• Work instruction: Each line below from the "hfov_deg: 24.7" line through the "fx_px: 2968" line, those two included, must be restated word for word; the pictures must not be.
(Information supplied begins)
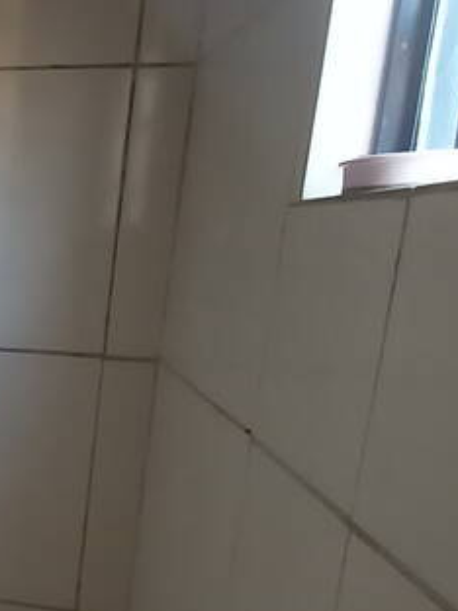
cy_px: 398
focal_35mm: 45
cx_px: -231
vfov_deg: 41.6
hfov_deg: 24.7
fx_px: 794
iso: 640
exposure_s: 1/25
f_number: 2.2
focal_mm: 1.42
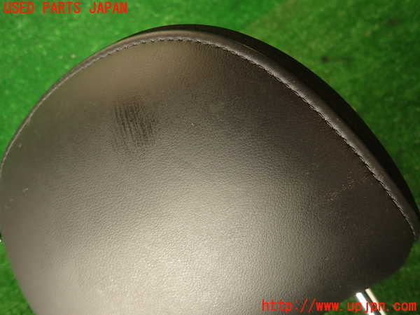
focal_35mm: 25
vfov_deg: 54.9
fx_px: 303
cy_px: 158
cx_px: 210
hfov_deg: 69.4
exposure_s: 1/60
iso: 125
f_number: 2
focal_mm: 4.5
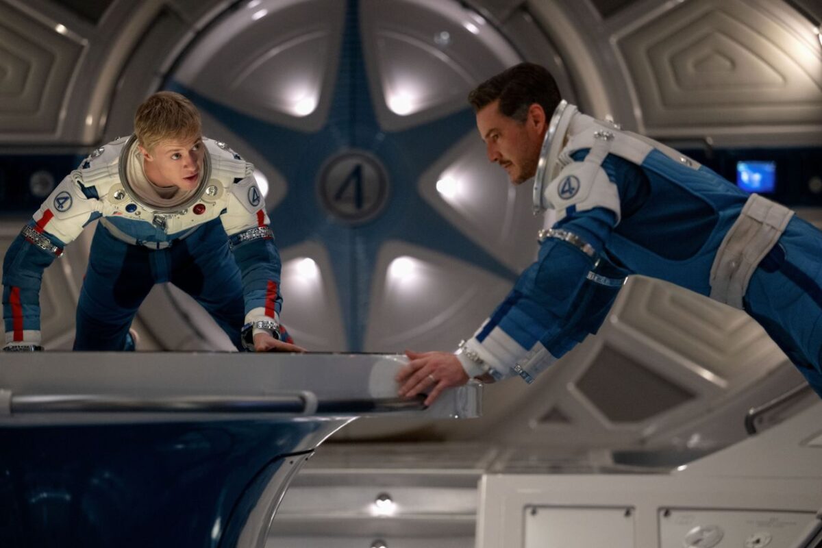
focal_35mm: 130
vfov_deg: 10.5
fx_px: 2968
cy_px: 274
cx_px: 411
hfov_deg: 15.8
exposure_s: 1/160
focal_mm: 130
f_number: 2.8
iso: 3200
(Information supplied ends)
• Response to this exercise:
hfov_deg: 24.7
fx_px: 794
iso: 640
exposure_s: 1/25
f_number: 2.2
focal_mm: 1.42
focal_35mm: 25
vfov_deg: 54.9
fx_px: 303
cy_px: 158
cx_px: 210
hfov_deg: 69.4
exposure_s: 1/60
iso: 125
f_number: 2
focal_mm: 4.5
focal_35mm: 130
vfov_deg: 10.5
fx_px: 2968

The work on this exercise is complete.